Last stop - grocery store - spent $12 on 15 gallons of distilled water, so in an emergency I can use the can.

Sunday evening I was sort of hanging around the hotel lobby looking for people to go to dinner with, and ended being invited to Kelsey's with Norma McPhee & her friend (I am SO bad with names) - I enjoyed the company, but the food was not the greatest - the steak I ordered medium was more in the charred-beyond-recognition range. I'm one who doesn't send food back in restaurants, but I enjoy complaining about it later.

Arrived back early for the Dead Penguin and the door was still locked. Entertained some in the hallway with my strumstick - I did ask if anyone else in the hallway wanted a turn, but all seemed to want to wait for proper seating.

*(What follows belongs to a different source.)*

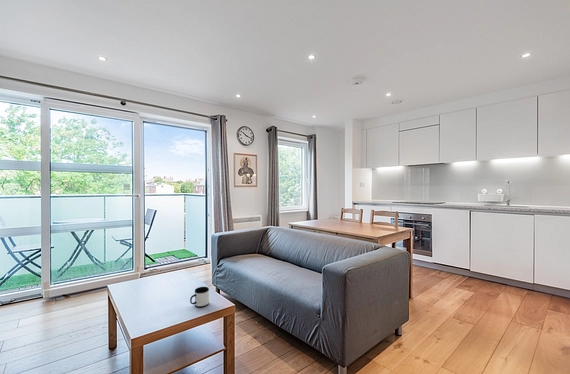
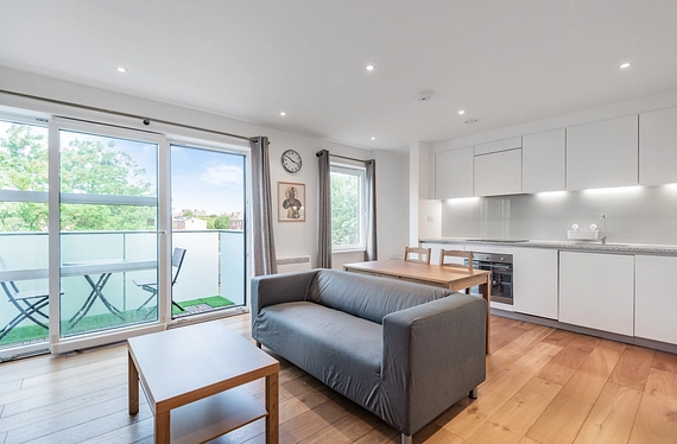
- mug [189,286,210,308]
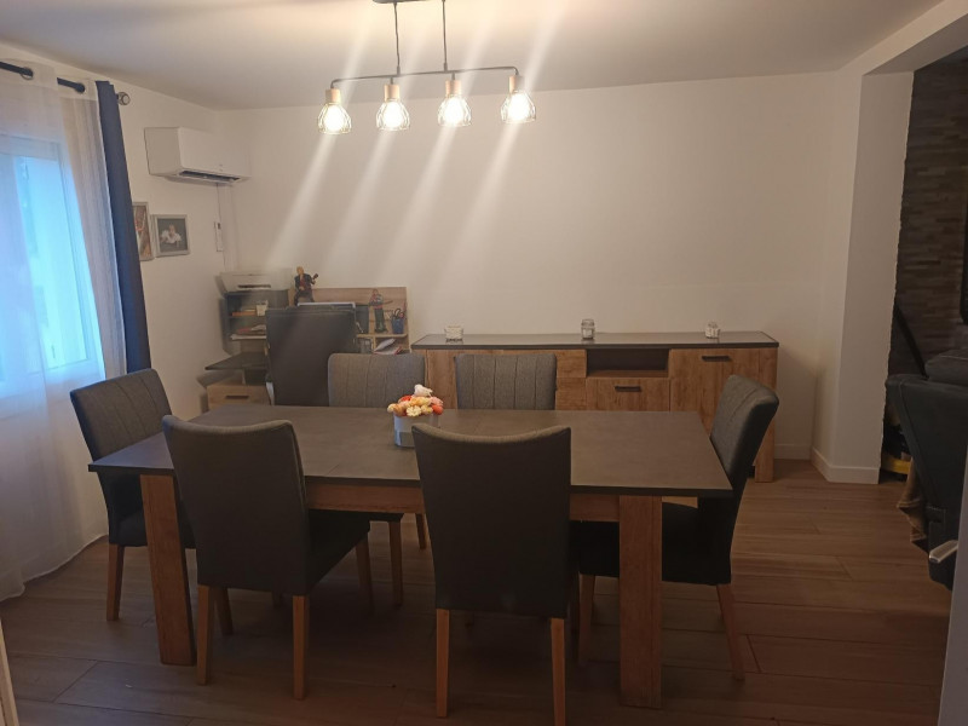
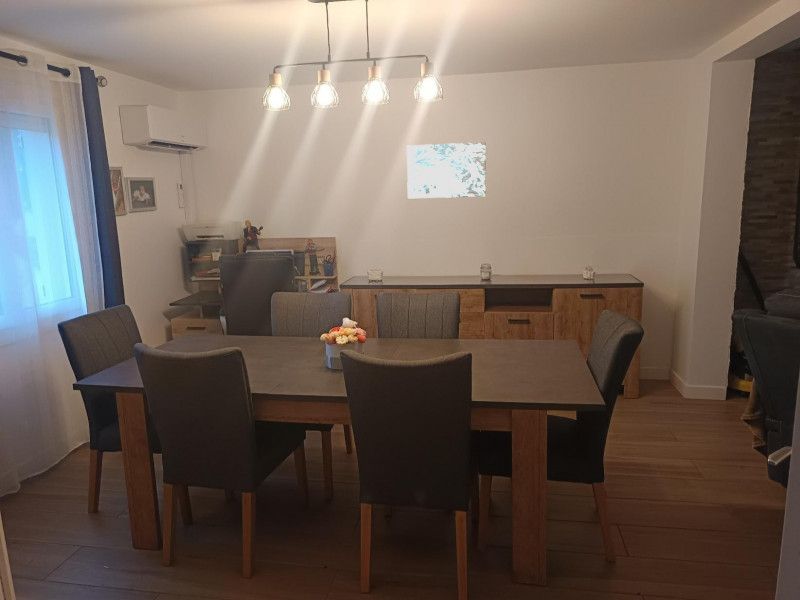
+ wall art [406,141,487,199]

The D.P. was outstanding. I played, so far as I can recollect, 3 songs, and probably listened to about 30 or more. For the most part, I enjoyed the listening as much as the performing, which, in my book, makes it worthwhile to spend the extra night in the hotel. The three songs I played were "The Boy Who Once Knew Puff," "You Get a Catapult, I'll Get a Cat" (backed by my "G" strumstick capo'd to "C") and, finally, "I Am the Carpenter," which I wanted Vixy to hear because she has also set "The Walrus and the Carpenter" to music. The response from Vixy was one of my better moments of the con. I'll just be modest and say I think she liked it.

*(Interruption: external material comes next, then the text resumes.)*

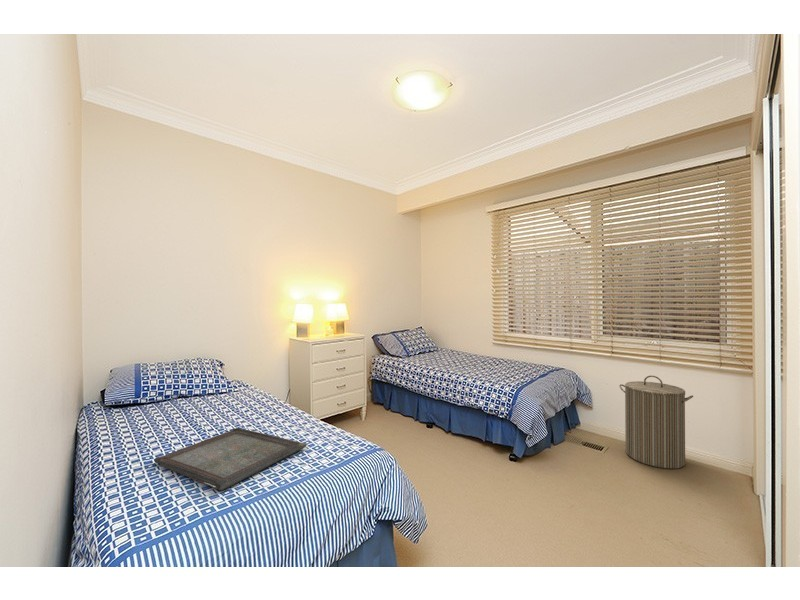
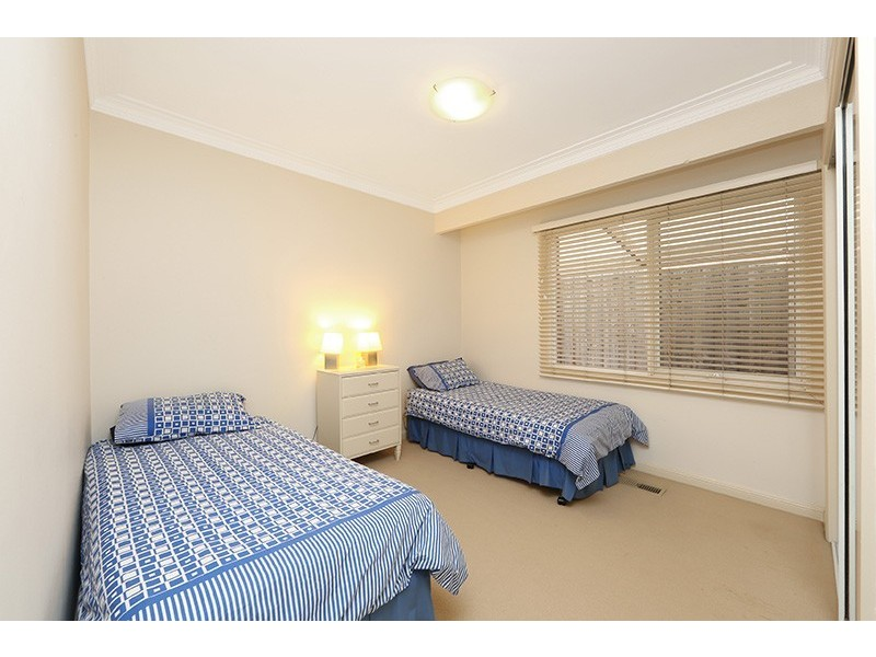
- laundry hamper [618,375,694,470]
- serving tray [153,427,308,492]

But the high point of the evening was just before I had to go off to sleep - Marilyn Miller performed my other Puff song (the title escapes me, but in my mind I call it Puff the Magic Vampire) not having any idea that I wrote it or that I was in the room. And a splendid job she did with it, too. When I sing it, I usually see people nodding off - so, good to know song OK, my performance not so much. I also noticed the audience reacting to some predictable lines and jokes in it that I hadn't realized were so predictable - but the trick ending (Puff the Vampire bites Jackie, they're both immortal, and the last line is "Dragons live forever, and so do little boys."

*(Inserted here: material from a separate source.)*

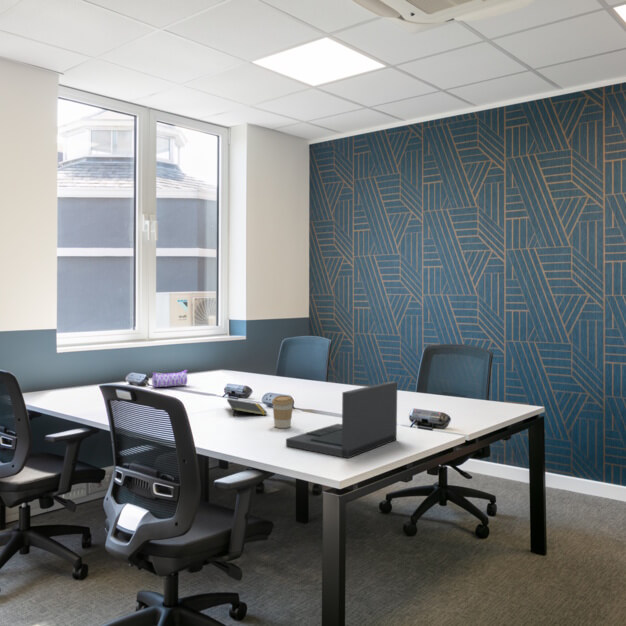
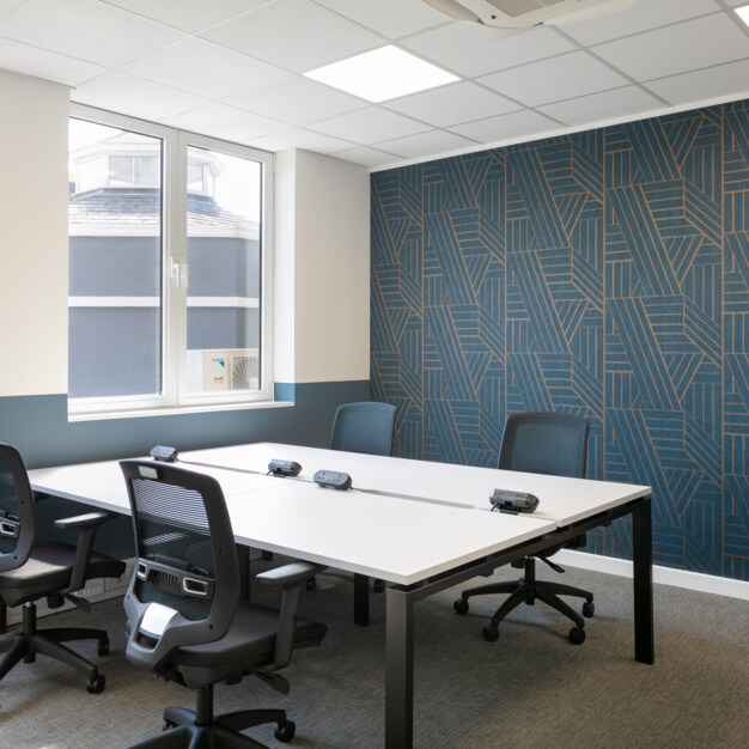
- coffee cup [271,394,294,429]
- notepad [226,398,268,418]
- pencil case [151,369,188,388]
- laptop [285,380,398,459]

A few years back I went to hear Peter Yarrow in Boulder. He mostly babbled about spirituality for about 4 hours, and sang perhaps 2 songs. He talked quite a bit about the deep spiritual nature of "Puff the Magic Dragon," which he co-wrote with Leonard Lipton in 1963. Yes, a children's song about aging and death could be seen that way I suppose, but why bother being so defensive when 90% of the listeners back then KNEW it was a drug songs. And who can say for certain that drugs can't be spiritual - I mean, for gosh sakes, look at the work of Carlos Castaneda. To me, vampirism is one of the more interesting concepts that has grown out of primitive spirituality and folklore (which are, I often argue, one and the same) - the entire idea that if one obtains immortality through "improper" channels there must be such dire consequences - how QUAINT!

Anyhow, I had a very strong negative reaction to Peter Yarrow's lecture, and perhaps got a smidgen of how I was feeling into that song, but to be very honest, that song has always disappointed me somehow. It could have been so much better, but I could never put a finger on it. The second Puff song (The Boy Who Once Knew Puff) is essentially an attempt to do what I was trying to do with the first one, and if it sets anyone off by perpetuating the alternate theory that Puff really IS a drug song, well, yeah, that's what I was going for.

Perhaps I'll get back to this later and write about the rest of the con, but I am just SO tired right now.